PROVIDED TEXT Start Marker
Start a new Pipeline

You can use Data Copilot to start a new Pipeline by typing a simple English text prompt.

Start a Pipeline

The following example uses Data Copilot to help start a Pipeline:

  1. Type a prompt with English text, such as Which customers shipped the largest orders this year?
  2. Data Copilot uses metadata from the accessible Datasets, Seeds, Pipelines, and Models, to create a Knowledge Graph.
  3. Data Copilot creates the Pipeline based on the text prompt, using the Knowledge Graph as the context. This Pipeline is accessible in both the visual editor and the code editor.
  4. If you'd like, review the suggested changes before you decide to keep or reject the suggested Pipeline. Then interactively execute it to see the results.
  5. View Data Copilot's suggested changes in the visual editor.

Modify an existing Pipeline

You can also call Data Copilot to modify an existing Model. Type a new text prompt, and Data Copilot will suggest a new sequence of data transformations. You don't necessarily have to select where you want to make your modification for Data Copilot to make its suggestion.

Added/updated Gems are highlighted in yellow.

Next-transformation suggestions

Data Copilot can suggest the next transformation in a series or the next expression within a Gem.
PROVIDED TEXT End Marker
DATA SHOWN Start Marker
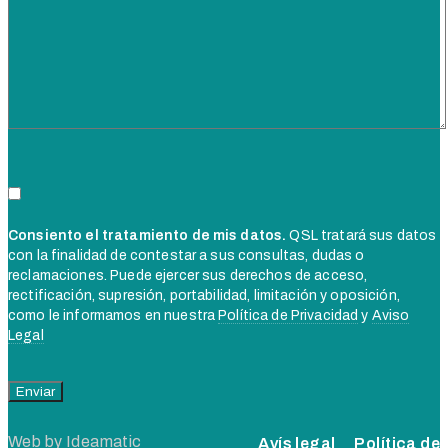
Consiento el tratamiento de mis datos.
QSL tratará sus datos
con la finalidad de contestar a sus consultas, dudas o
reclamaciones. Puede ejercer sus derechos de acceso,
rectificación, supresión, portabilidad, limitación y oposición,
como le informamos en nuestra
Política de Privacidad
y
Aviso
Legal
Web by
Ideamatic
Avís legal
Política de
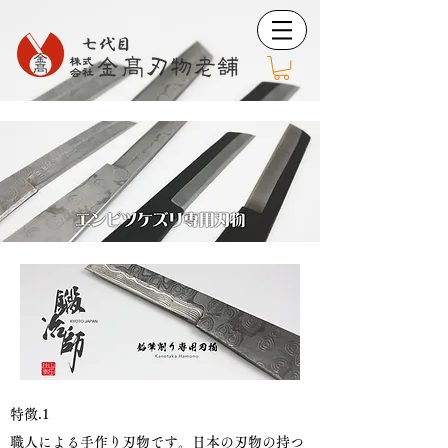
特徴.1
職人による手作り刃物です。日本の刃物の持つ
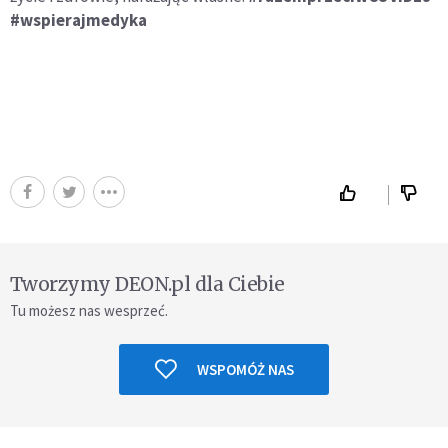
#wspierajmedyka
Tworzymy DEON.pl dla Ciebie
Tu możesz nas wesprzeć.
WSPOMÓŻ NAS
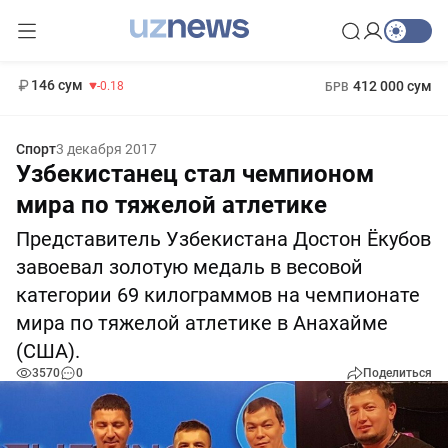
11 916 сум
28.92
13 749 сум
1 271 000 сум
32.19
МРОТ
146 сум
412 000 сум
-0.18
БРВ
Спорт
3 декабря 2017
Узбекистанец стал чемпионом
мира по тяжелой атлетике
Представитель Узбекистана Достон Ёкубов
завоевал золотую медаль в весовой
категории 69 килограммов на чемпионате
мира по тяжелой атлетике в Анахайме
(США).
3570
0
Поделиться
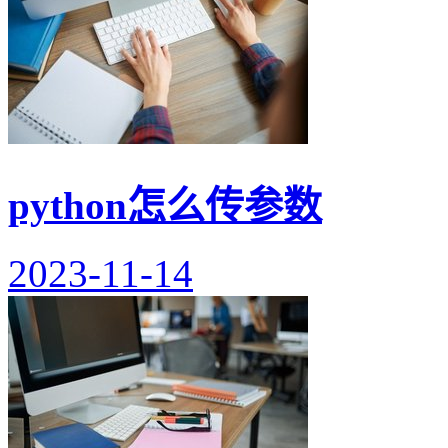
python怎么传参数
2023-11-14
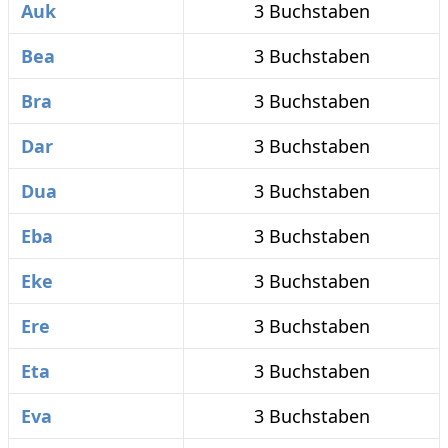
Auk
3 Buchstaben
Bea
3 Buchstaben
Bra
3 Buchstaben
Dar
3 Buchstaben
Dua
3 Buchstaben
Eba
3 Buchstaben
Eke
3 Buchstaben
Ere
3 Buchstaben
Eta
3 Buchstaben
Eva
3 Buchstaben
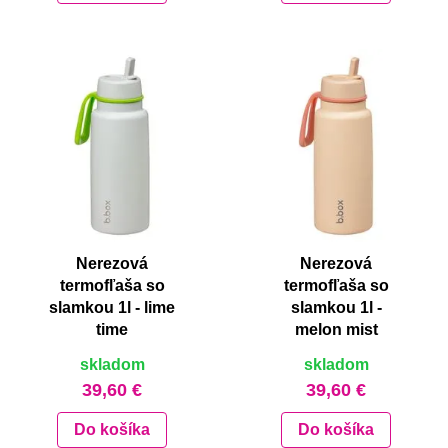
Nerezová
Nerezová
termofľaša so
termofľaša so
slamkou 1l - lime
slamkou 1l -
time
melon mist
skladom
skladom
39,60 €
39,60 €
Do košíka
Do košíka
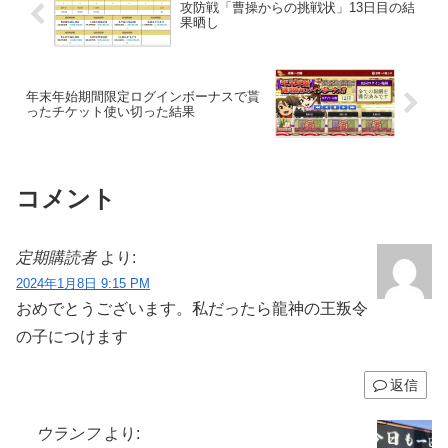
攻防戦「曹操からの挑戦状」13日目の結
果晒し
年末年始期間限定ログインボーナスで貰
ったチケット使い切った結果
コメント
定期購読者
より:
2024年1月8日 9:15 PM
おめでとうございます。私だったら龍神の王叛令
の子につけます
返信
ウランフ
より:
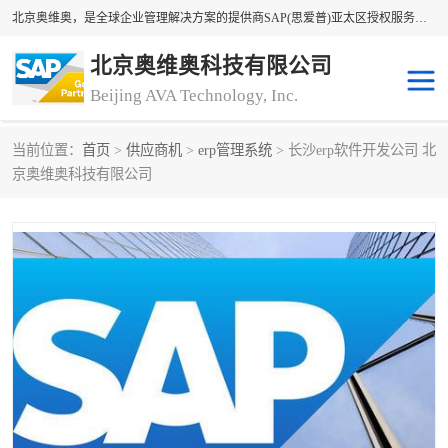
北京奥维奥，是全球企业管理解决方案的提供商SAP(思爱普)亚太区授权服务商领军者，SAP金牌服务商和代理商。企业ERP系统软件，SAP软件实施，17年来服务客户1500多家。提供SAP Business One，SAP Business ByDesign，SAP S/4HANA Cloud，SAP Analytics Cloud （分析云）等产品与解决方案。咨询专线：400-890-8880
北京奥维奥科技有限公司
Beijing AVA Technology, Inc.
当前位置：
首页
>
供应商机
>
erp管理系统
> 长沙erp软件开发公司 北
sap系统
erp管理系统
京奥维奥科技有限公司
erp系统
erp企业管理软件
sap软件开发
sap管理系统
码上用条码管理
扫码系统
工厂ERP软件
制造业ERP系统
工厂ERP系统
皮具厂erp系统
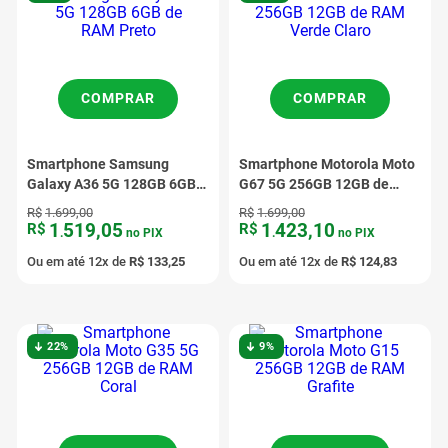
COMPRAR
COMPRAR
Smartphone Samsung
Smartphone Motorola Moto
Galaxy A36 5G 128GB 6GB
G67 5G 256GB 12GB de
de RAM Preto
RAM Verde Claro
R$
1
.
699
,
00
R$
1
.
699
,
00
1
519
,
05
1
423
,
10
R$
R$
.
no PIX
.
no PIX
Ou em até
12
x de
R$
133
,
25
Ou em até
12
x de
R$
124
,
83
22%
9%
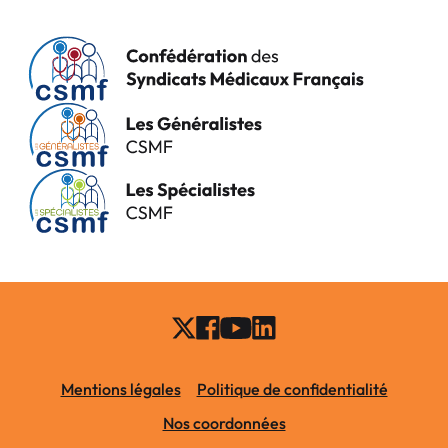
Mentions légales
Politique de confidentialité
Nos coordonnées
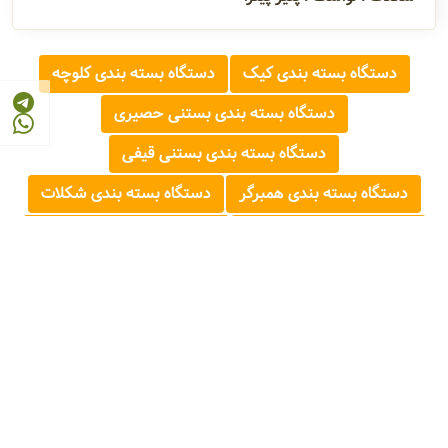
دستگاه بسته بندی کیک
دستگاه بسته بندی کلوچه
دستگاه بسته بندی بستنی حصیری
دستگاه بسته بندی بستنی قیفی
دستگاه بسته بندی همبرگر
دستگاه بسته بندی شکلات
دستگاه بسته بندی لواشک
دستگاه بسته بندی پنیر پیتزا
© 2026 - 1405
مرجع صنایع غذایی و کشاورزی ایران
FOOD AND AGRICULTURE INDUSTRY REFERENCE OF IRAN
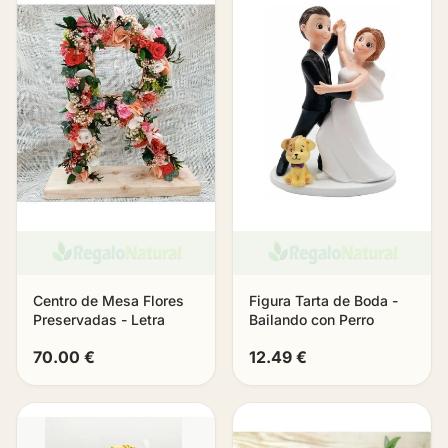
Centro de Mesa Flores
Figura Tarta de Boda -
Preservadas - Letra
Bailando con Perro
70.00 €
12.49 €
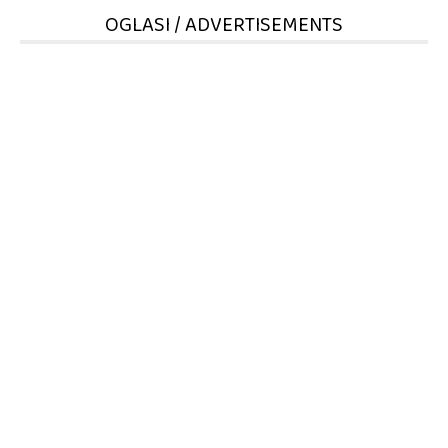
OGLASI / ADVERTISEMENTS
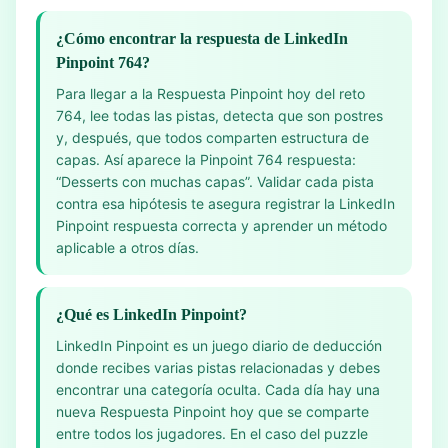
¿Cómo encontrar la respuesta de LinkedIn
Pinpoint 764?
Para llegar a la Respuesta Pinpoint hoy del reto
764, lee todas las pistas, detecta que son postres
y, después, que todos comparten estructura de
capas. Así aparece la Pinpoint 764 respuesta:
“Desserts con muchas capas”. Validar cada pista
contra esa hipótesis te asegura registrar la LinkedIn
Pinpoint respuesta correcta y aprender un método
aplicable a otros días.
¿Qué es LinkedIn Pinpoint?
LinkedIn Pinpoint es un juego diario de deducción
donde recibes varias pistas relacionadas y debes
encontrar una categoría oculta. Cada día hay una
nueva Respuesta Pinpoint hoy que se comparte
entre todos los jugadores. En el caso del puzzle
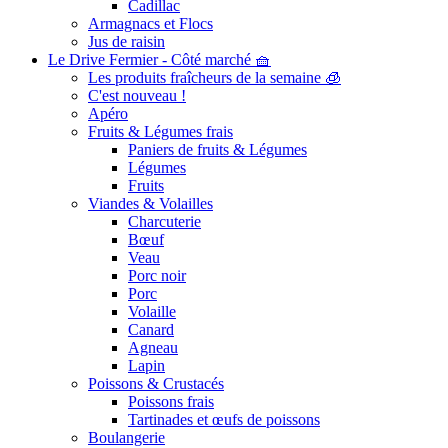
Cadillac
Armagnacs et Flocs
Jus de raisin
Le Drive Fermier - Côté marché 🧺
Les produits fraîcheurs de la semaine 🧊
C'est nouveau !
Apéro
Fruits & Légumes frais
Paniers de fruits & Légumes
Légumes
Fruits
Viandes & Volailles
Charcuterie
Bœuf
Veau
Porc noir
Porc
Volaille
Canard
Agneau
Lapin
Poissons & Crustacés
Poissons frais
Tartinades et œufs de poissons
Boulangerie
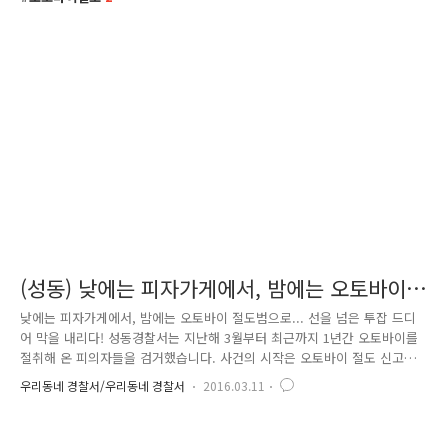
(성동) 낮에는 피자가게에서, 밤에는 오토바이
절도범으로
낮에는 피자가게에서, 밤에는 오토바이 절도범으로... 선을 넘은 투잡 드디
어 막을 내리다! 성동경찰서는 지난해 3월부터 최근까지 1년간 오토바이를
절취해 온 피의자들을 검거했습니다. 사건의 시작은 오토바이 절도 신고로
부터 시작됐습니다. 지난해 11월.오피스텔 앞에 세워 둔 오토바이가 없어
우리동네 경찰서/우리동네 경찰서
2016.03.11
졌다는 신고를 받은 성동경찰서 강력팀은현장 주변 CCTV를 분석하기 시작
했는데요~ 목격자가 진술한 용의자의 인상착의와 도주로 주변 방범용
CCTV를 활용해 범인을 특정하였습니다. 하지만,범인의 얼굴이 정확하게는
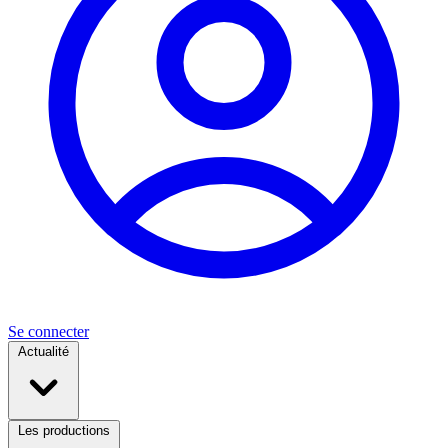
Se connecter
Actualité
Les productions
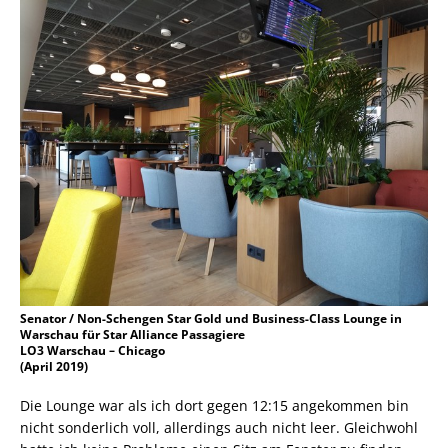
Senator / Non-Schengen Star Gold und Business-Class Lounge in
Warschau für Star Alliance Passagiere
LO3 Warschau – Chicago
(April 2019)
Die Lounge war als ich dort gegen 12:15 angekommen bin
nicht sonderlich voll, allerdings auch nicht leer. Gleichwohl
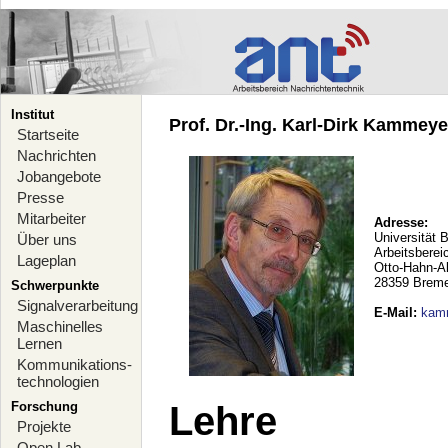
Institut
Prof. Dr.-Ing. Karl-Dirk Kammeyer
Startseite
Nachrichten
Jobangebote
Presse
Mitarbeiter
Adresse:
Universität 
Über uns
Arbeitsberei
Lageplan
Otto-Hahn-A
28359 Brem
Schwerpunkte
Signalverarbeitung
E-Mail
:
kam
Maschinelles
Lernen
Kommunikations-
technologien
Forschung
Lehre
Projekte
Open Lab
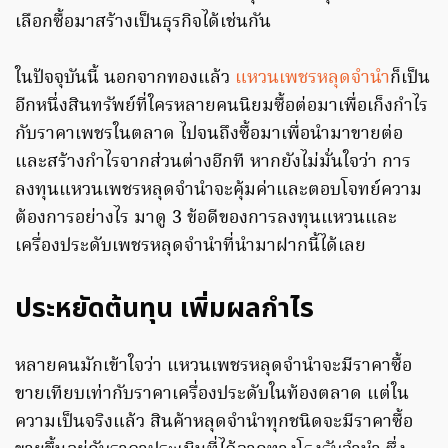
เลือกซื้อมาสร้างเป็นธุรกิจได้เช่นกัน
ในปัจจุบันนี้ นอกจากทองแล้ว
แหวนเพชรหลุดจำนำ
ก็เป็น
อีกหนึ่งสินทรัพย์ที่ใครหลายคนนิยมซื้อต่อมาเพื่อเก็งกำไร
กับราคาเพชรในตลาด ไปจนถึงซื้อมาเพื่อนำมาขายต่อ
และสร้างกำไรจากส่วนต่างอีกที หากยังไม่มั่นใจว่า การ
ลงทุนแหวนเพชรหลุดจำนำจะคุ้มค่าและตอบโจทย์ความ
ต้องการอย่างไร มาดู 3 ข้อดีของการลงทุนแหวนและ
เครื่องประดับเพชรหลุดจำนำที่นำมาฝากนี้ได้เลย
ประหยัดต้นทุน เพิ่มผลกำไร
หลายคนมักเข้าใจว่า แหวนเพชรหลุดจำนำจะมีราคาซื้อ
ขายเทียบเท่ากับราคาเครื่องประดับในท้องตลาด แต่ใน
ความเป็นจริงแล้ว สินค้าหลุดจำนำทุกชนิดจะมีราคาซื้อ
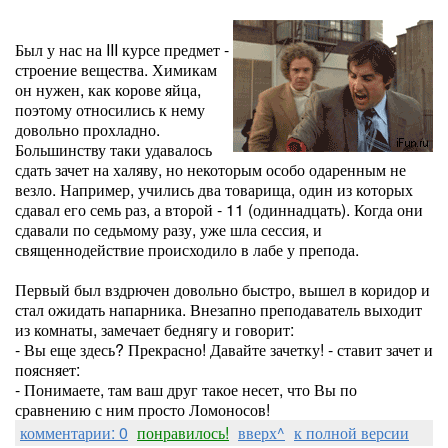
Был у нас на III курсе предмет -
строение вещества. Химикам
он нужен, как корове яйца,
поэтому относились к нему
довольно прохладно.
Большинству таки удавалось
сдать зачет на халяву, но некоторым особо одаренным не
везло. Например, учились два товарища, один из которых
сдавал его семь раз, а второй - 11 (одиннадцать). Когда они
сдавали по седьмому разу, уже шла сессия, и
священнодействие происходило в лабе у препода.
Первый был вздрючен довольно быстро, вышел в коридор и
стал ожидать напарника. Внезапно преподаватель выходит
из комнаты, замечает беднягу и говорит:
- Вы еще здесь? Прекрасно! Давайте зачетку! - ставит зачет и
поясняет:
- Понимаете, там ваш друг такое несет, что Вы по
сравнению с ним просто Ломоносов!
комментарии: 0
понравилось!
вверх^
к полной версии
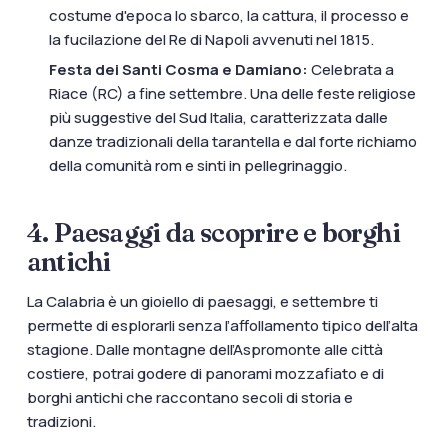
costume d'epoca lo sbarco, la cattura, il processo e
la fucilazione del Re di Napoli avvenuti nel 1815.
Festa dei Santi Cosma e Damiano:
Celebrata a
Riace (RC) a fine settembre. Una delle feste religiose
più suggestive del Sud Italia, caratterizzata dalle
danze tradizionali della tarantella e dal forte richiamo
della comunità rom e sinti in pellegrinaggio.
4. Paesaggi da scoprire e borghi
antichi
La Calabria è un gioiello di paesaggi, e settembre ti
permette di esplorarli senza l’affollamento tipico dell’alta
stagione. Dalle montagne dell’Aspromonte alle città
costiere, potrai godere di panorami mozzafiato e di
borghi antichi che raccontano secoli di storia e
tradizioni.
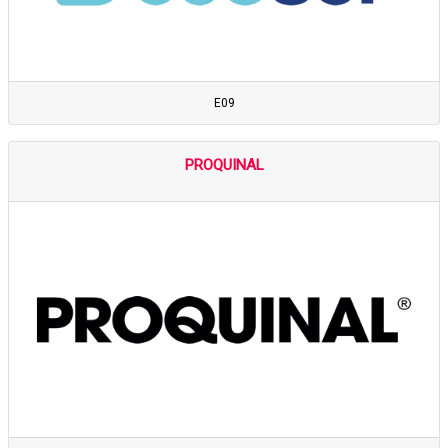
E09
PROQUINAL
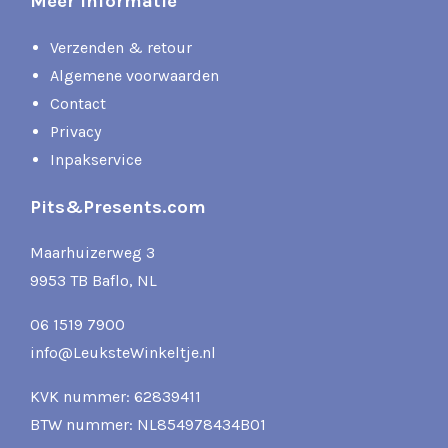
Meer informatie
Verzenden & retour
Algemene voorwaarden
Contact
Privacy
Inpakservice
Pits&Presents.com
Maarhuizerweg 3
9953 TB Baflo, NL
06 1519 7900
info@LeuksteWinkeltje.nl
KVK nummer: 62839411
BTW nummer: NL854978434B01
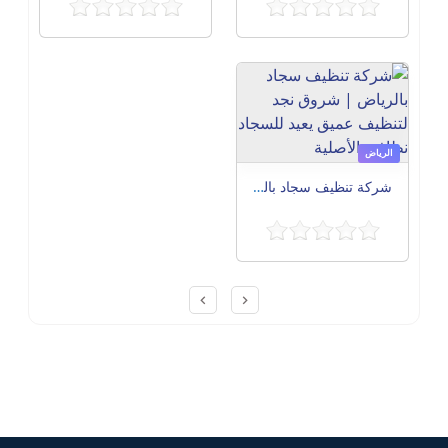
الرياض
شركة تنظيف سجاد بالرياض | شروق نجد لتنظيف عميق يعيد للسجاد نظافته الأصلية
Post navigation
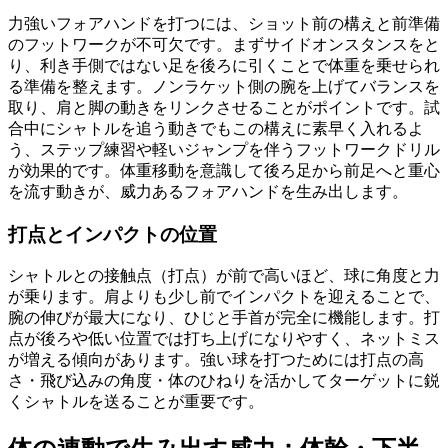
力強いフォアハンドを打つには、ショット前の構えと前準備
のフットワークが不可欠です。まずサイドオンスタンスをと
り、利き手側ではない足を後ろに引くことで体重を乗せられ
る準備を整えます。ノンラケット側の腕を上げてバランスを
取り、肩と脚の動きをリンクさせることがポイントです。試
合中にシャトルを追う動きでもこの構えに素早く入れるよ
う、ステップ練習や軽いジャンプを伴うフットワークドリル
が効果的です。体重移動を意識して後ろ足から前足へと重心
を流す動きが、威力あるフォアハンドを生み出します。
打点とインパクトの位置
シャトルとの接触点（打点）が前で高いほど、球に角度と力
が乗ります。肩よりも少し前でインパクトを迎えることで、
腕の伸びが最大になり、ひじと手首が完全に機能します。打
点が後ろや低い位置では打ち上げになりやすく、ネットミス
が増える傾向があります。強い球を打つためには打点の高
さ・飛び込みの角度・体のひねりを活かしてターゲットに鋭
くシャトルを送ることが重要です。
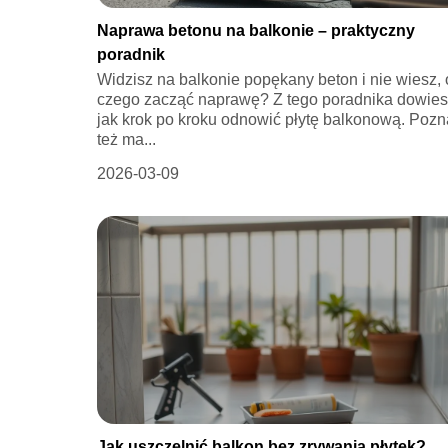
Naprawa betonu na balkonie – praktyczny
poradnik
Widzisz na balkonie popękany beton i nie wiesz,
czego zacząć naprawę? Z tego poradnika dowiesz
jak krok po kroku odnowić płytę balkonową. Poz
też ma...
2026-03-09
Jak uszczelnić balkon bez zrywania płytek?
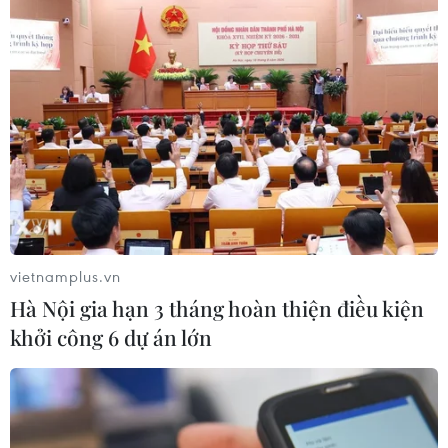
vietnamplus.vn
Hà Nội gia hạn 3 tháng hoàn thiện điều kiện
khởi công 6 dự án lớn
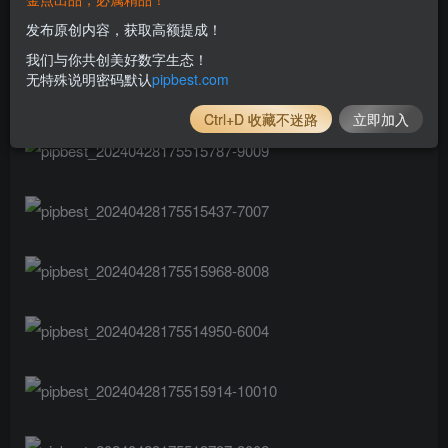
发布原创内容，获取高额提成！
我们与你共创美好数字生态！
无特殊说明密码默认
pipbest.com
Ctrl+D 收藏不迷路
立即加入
DATA SHOWN End Marker
TASK SET ▸
1. Summarize the Data Copilot text in two sentences.
2. Write what follows the final sentence of the Data Copilot text.
The items are separate material and are unrelated to the Data Copilot text.

ANSWERS TO THE PROBLEMS ▸
1. Data Copilot can start a new Pipeline from an English text prompt: it builds a Knowledge Graph from the metadata of accessible Datasets, Seeds, Pipelines, and Models and uses that graph as context to create a Pipeline, which you can review, keep or reject, and run interactively. It can also suggest a new sequence of data transformations to modify an existing Model, highlighting added or updated Gems in yellow, and it can suggest the next transformation in a series or the next expression within a Gem.

2.
Suggest Gems

Data Copilot can suggest the next transformation for Leaf Nodes in a graph.

Suggest Gems

See the following Join suggestion example:

  1. Select and drop a Dataset of interest on the canvas.
  2. Data Copilot suggests Datasets which are frequently used with the selected Dataset.
  3. Data Copilot then suggests a next transformation, in this case, a Join Gem.

Suggest Expressions

As we continue development within Gems, Data Copilot can suggest expressions within Gems.

Suggest expressions

Within our advanced Expression Builder you can:

  1. Type an English text prompt.
  2. Data Copilot generates a code expression for a particular column.
  3. Review the code expression, and if you'd like, try again with a different prompt.
  4. Run the Pipeline up to and including this Gem, and observe the resulting data sample.

Generate with AI

Data Copilot can generate script Gems, user-defined functions in Spark, or macro functions in SQL.

Map with AI

You don't have to worry about mapping the schema across your Model. Data Copilot will map the target schema with the existing Gems and Datasets.

Code with AI

In addition to the visual editor above, you'll also see code completion suggestions in the code editor.

Data Copilot helps you build your Model in the code interface by making predictions as you type your code. And when you go back to the visual interface, you'll see your code represented as a Model.

Fix with AI

If there are any errors in your Gems, perhaps introduced upstream without your knowledge, Data Copilot will automatically suggest one-click fixes.

The Fix with AI option appears on the diagnostic screen where you see the error messages or directly with the expression itself.

Auto Documentation

Understanding data assets is much easier with Data Copilot’s auto-documentation. Data Copilot delivers summary documentation suggestions for all Datasets, Pipelines, Models, and Orchestrations.

Explain Gems

Here Data Copilot provides a high-level summary of a Pipeline and more detailed description of each Gem.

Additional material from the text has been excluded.